L’ORDRE DE SERVICE DES VINS
Bien sûr, rien ne vous empêche de servir un vin unique pour tout le repas. Cette pratique s’accorde avec les impératifs de modération et la simplicité des repas courants. Vous choisirez alors un vin facile à accorder avec la plupart des mets du repas ; vous pouvez aussi réserver la bouteille au plat principal, en suivant les règles d’accord des mets et des vins. Si vous souhaitez offrir à vos convives plusieurs types de vin, vous réfléchirez à leur ordre de service. Aucun vin ne doit faire regretter le précédent, donc il s’agit d’aller crescendo : en règle générale du vin le plus jeune au plus vieux, du plus léger au plus corsé.
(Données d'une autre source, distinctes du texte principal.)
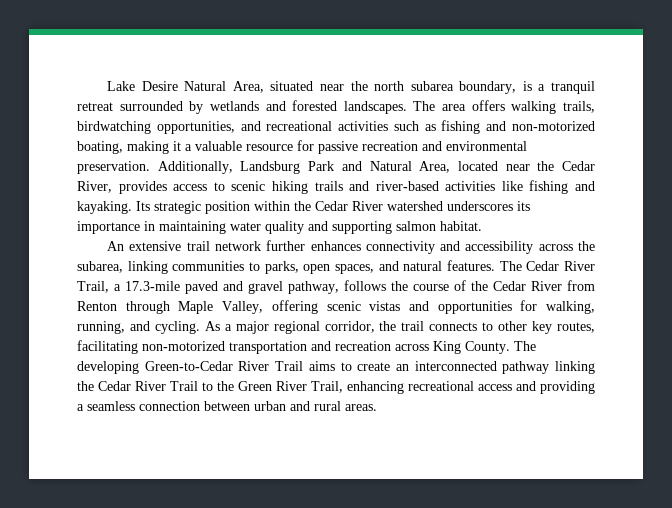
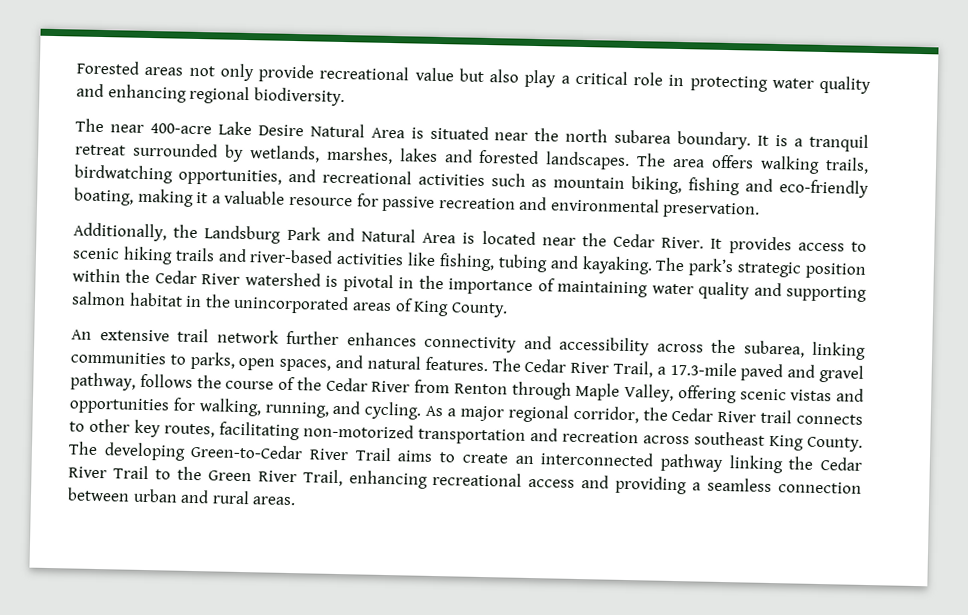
(107, 86) none -> [76,60,871,94] [76,83,345,107] [75,118,212,135] Forested areas not only provide recreational value but also play a critical role in protecting water quality and enhancing regional biodiversity. // The near 400-acre
[232,81,264,93] Area, -> [370,127,424,139] Area is
[459,81,517,94] boundary, -> [677,130,770,150] boundary. It
[209,101,259,111] wetlands -> [248,145,438,165] wetlands, marshes, lakes
[441,120,595,134] fishing and non-motorized -> [553,176,869,198] mountain biking, fishing and eco-friendly
[157,161,233,174] Additionally, -> [73,222,199,242] // Additionally, the
[419,161,451,173] Area, -> [422,232,476,244] Area is
[77,181,112,193] River, -> [661,236,723,249] River. It
[529,180,595,194] [77,201,150,214] fishing and kayaking. Its -> [438,253,735,277] fishing, tubing and kayaking. The park’s
[447,201,530,211] [77,221,155,234] underscores its importance in -> [325,274,555,296] is pivotal in the importance of
[440,221,482,231] habitat. -> [128,292,508,318] habitat in the unincorporated areas of King County.
(397, 326) none -> [671,407,757,423] Cedar River
(429, 347) none -> [694,431,765,446] southeast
Le plus souvent, du blanc au rouge. Mais certains vins blancs gras ou liquoreux ont une telle puissance qu’ils écrasent les rouges qui les suivent. De même, les vins jeunes et très tanniques peuvent saturer les papilles au point de les anesthésier pour des vins plus âgés, donc plus subtils. Il vous faudra donc parfois bousculer l’ordre établi.